Take it and run away
No one creates in an empty space. Most artists like to draw extensively from elsewhere. An exhibition at Museum Tinguely now shows how they do this.
The treasures at the Paul Sacher Foundation Basel (PSS) never cease to impress. It could probably exhibit some of them at random and you would be fascinated by the aura of the autographs and testimonies. All the better when it concentrates on one composer or, as here, on a rather topical subject: "Re-Set". The subject - there are two subtitles in the documents - is appropriation, recourse and continuation in music and art since 1900. This is very popular in times of sampling and remixing, but there is a long tradition of this.
The PSS explores the theme in four rooms of the Tinguely Museum: in the case of other people's, the artist's own and folk music adaptations and in relation to popular art. A beautiful catalog with numerous knowledgeable and thoroughly readable articles accompanies the exhibition. Equipped with an iPad, visitors can set off to experience the exhibits in their sound form and thus deepen their impression.

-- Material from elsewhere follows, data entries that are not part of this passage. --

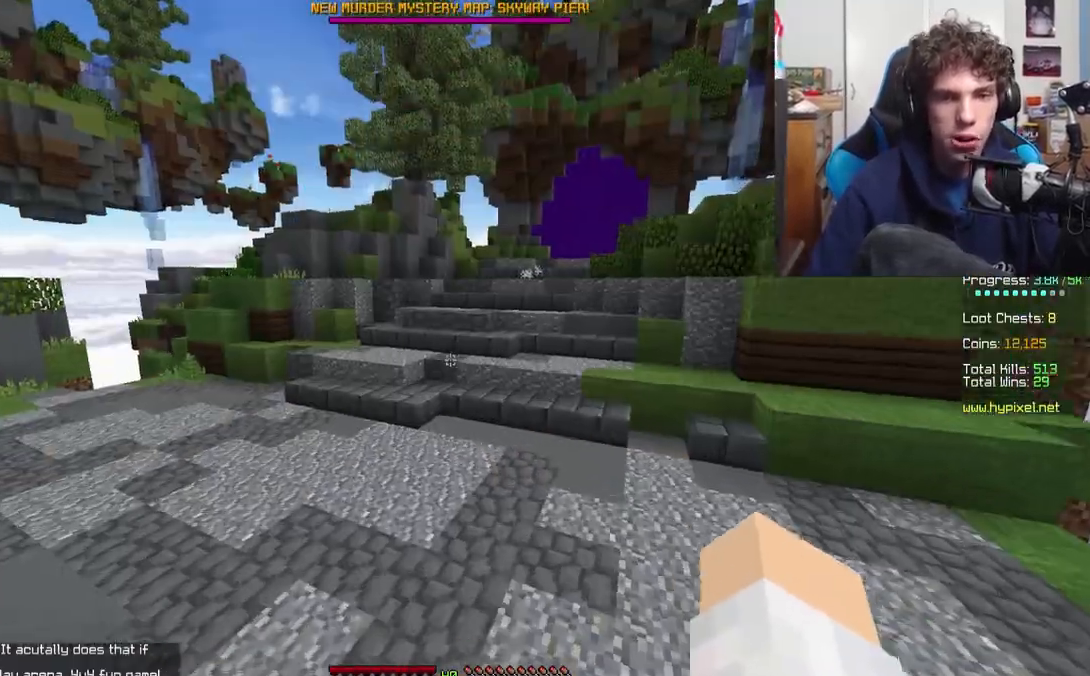
{"keys": ["w"], "events": [[167, "a", "up"]]}
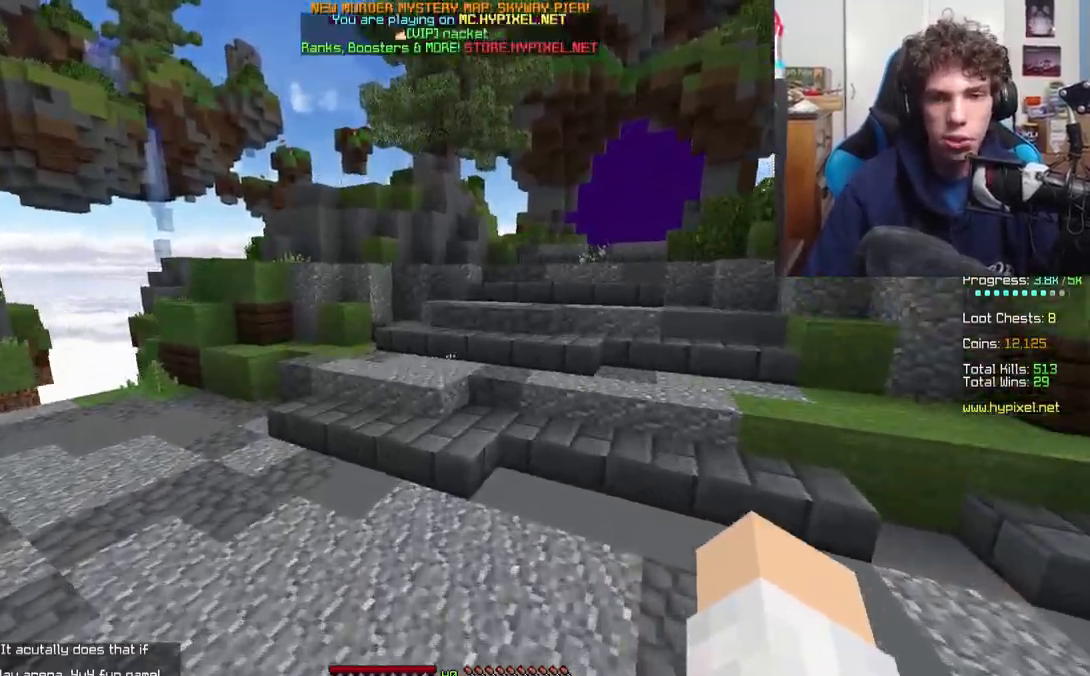
{"keys": ["w"], "events": []}
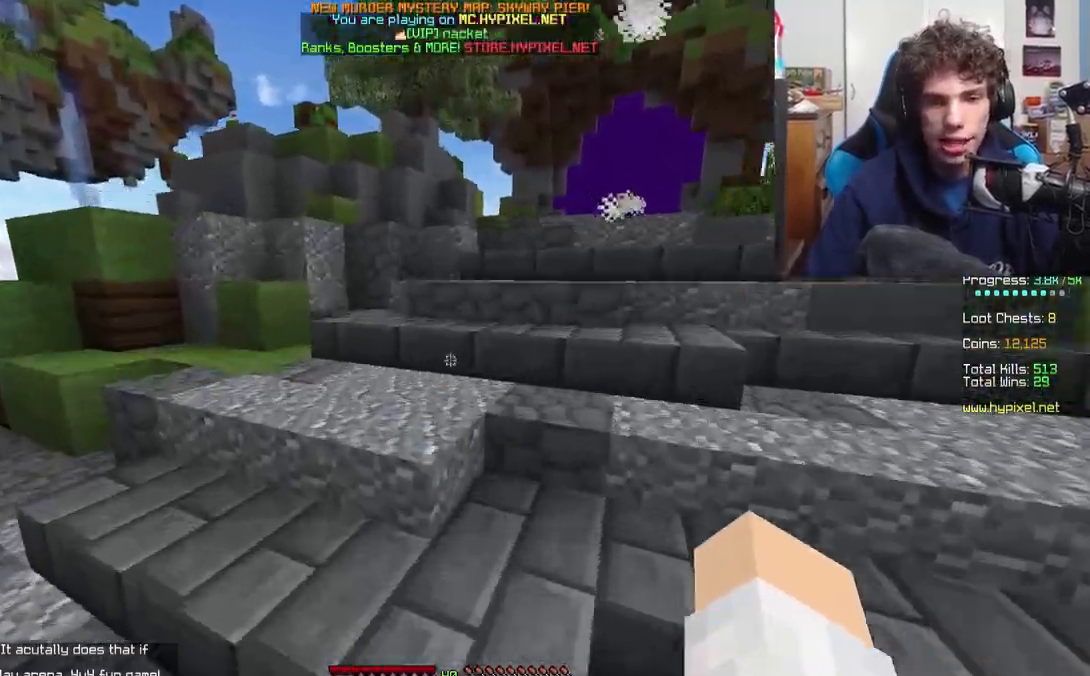
{"keys": ["d", "w"], "events": [[483, "d", "down"]]}
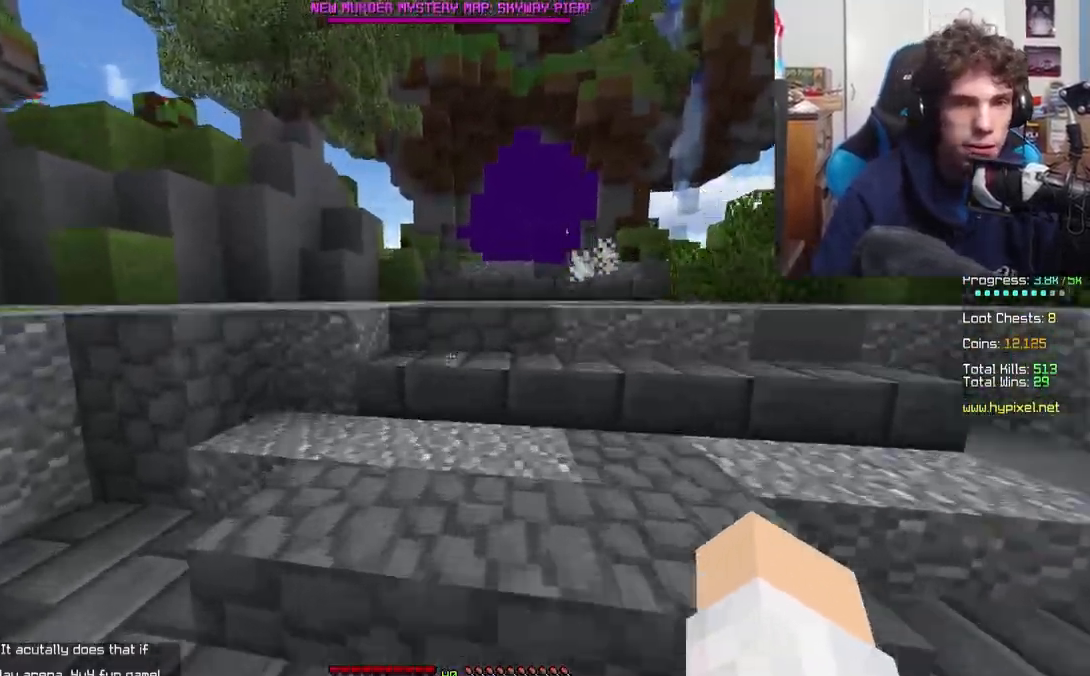
{"keys": ["w"], "events": [[333, "d", "up"], [383, "d", "down"], [467, "d", "up"]]}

First of all, there are the examples in which composers refer to colleagues from history. One could certainly fill an exhibition with the veneration of Bach alone (represented here by Webern, Kagel, Gubaidulina), but fortunately Machaut (with Birtwistle, Kurtág and Sciarrino), Gesualdo (with Stravinsky, Sciarrino and Klaus Huber), Beethoven (with Kagel) and Satie (via Debussy) are also featured. Schönberg's Piano Pieces op. 19 (a popular task for composition students) are represented in instrumentations by Rihm, Holliger and Younghi Pagh-Paan.
The second room provides an insight into the creative process, namely when composers edit, improve and rearrange their own works, as Stravinsky did with the Firebird tat or Webern with the Rilke songs. Boulez, Maderna, Ligeti or Rihm transplanted parts of one piece into another or pushed core ideas further. The PSS has every conceivable material at its disposal, so that it can document the various stages of the work meticulously and clearly.

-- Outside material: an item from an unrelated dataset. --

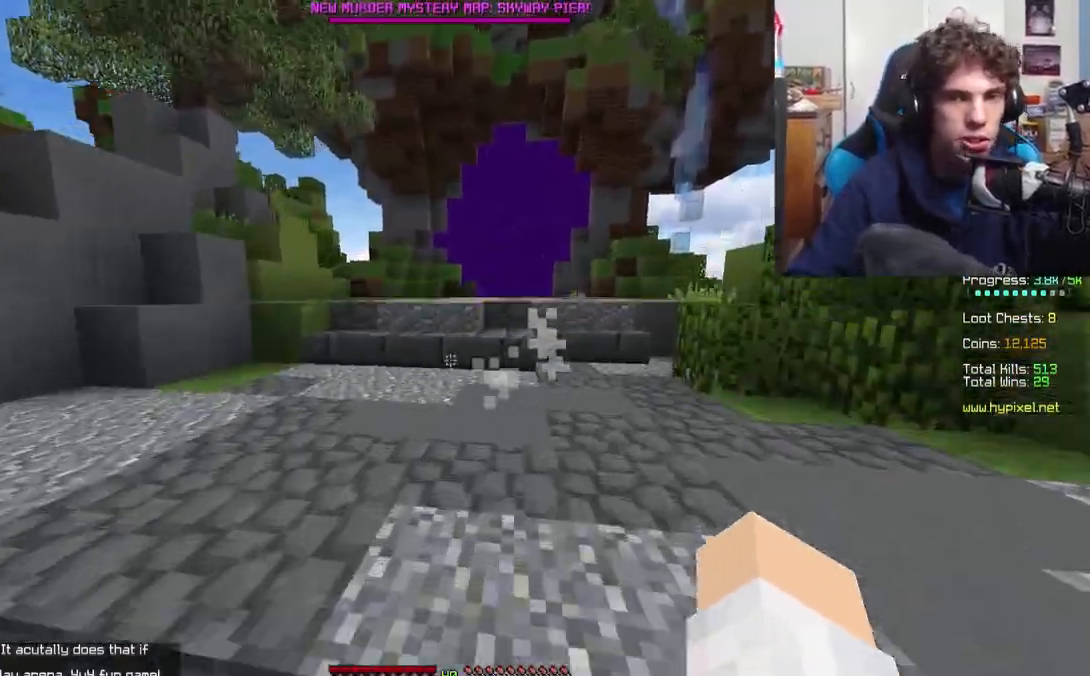
{"keys": ["w"], "events": [[67, "d", "down"], [217, "d", "up"]]}
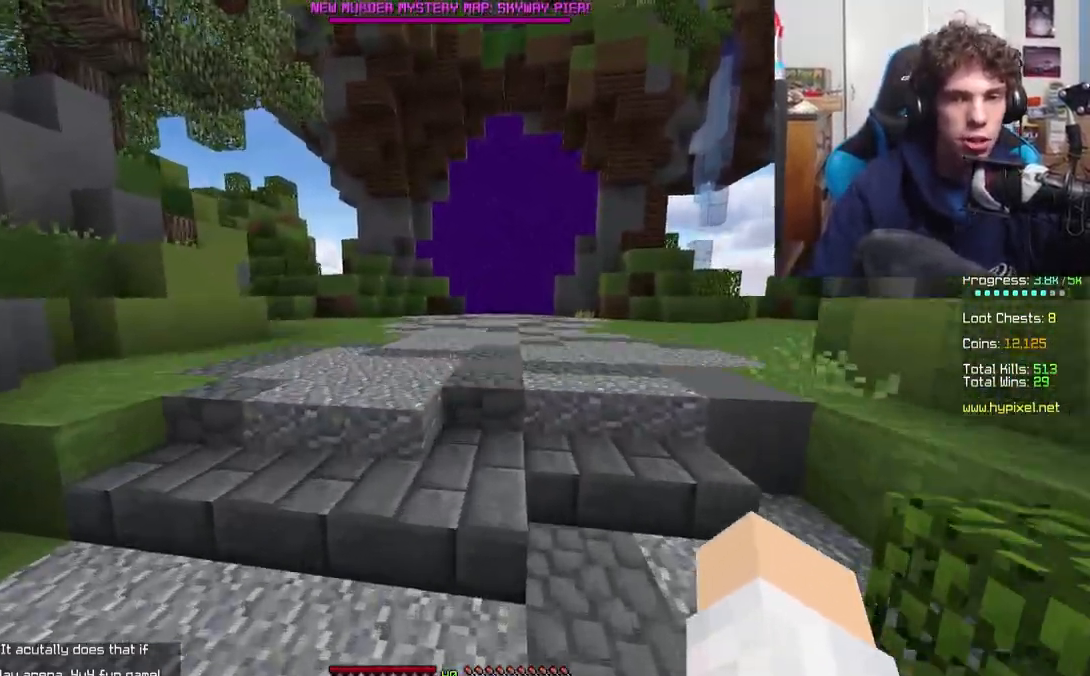
{"keys": ["w"], "events": []}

Malicious and abysmal is missing
Folk music then in the third hall, Eastern Yiddish songs by Milhaud and Stefan Wolpe, plus years of research by Bartók, Veress and Lutosławski and their transformation into compositions. This is sometimes very close to the sources, but in the case of Berio, Reich and Holliger, for example, it goes beyond them. Alb-Chehr the border to an imagined folk music. It is somewhat surprising to note a few absences here: Henze (who is also absent from the arrangements, for example with his biting orchestration of Wagner's The two grenadiers) or Globokar. It's as if all the political implications are being avoided.
Finally, the fourth room stands out, its title somewhat treacherous: "Subliminal elitism. Popularization and Nobilitization". Perhaps they wanted to put something popular on it and therefore resorted to film clips from Disney's Fantasia (with Stravinsky's Sacre du Printemps) and Kubrick's 2001: A Space Odyssey (with Ligeti). But it has little to do with the theme. Accordingly, it stands isolated next to the other exhibits. Certainly there is something to discover there too, Beatles arrangements not only by Berio, but otherwise this part seems spongy, quickly soaked up, quickly expressed again. Above all, it becomes clear here that the exhibition, as diverse as it is, has few areas of friction and no explosive power. Of course, there are always some omissions to criticize, but it is telling what is almost completely absent here: the malicious and the abysmal, as if it had been avoided. This exhibition is very sweet.
Counterpoints would be necessary. At best, these could be found in the basement. The exhibition is preceded (and absent from the catalog) by the Tinguely Museum's contribution, a small show of works based on Duchamp's famous Urinoir. This does not quite fit in with the music exhibits. It may be that in the visual arts, as host Roland Wetzel said at the vernissage, "re-set" means something different than in music, but perhaps there would have been more conclusive examples - quite a few musicians referred to Duchamp. So there is still something left for another exhibition.
Museum Tinguely, until May 13, 2018
Catalog, edited by Simon Obert and Heidy Zimmermann; 328 p., richly illustrated; Mainz, Schott, 2018; ISBN 978-3-7957-9885-7; Fr. 35.- during the exhibition.